EXERCISE AIM
Extract each line holding the word "borrowings" from the entries.

RECORDS SHOWN Start Marker

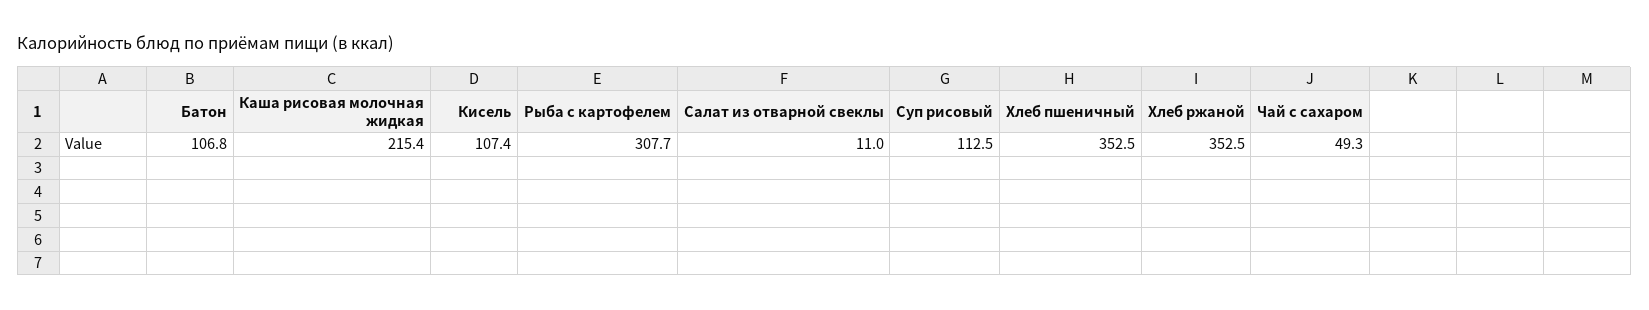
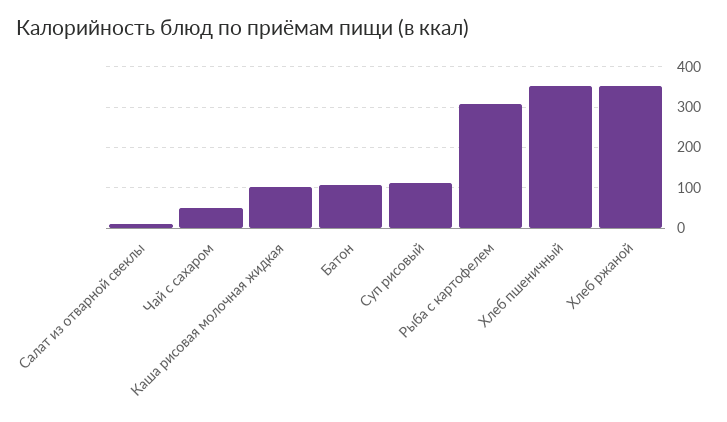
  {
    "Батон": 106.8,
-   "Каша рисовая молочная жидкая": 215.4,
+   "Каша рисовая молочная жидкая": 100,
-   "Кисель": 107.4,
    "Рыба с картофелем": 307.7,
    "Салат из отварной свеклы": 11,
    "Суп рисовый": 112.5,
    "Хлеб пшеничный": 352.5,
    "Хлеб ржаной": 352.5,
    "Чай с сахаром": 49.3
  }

RECORDS SHOWN End Marker
RECORDS SHOWN Start Marker

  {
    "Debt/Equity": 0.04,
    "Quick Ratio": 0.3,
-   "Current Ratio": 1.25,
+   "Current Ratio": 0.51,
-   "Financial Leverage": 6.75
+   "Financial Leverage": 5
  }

RECORDS SHOWN End Marker
RECORDS SHOWN Start Marker

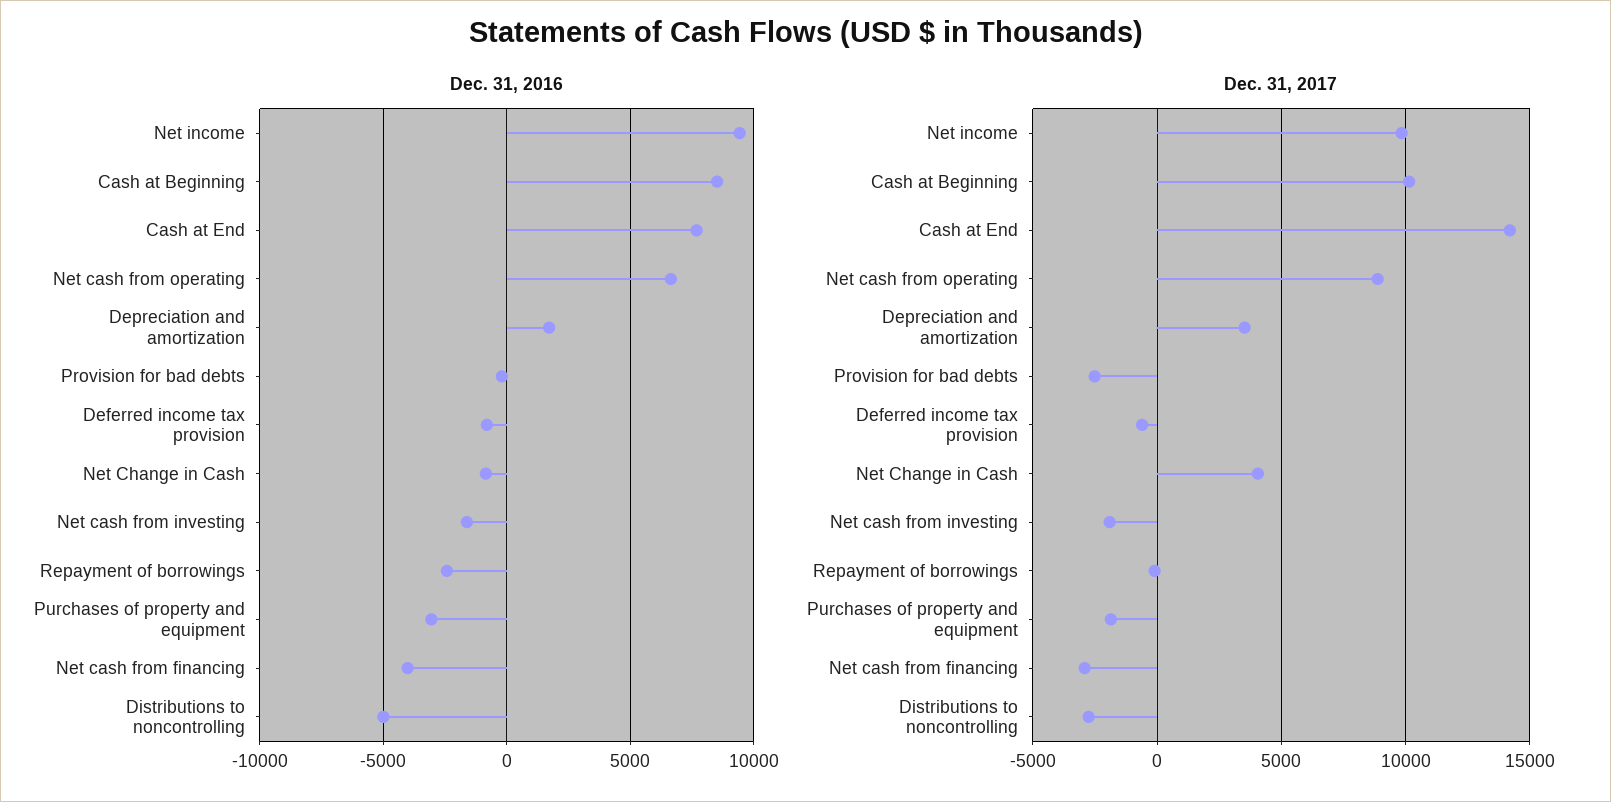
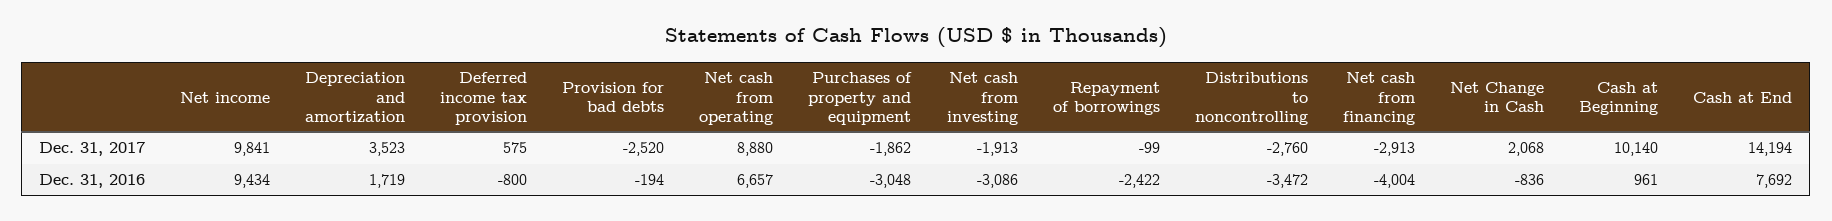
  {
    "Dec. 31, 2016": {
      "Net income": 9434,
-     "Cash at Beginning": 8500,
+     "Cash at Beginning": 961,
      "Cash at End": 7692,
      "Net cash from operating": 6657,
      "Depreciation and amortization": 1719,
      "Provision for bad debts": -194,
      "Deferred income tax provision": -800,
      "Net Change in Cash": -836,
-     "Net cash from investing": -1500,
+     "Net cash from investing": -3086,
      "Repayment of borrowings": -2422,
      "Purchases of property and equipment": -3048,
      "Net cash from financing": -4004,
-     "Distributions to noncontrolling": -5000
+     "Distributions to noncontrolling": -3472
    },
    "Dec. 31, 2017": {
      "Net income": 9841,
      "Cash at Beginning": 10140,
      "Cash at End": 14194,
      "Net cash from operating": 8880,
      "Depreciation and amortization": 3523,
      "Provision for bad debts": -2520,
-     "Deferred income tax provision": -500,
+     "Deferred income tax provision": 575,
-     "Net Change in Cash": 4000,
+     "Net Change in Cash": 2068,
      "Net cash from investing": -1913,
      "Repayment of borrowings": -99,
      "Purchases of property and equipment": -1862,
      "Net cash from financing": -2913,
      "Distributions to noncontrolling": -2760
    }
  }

RECORDS SHOWN End Marker

SOLUTION TO THE EXERCISE
      "Repayment of borrowings": -2422,
      "Repayment of borrowings": -99,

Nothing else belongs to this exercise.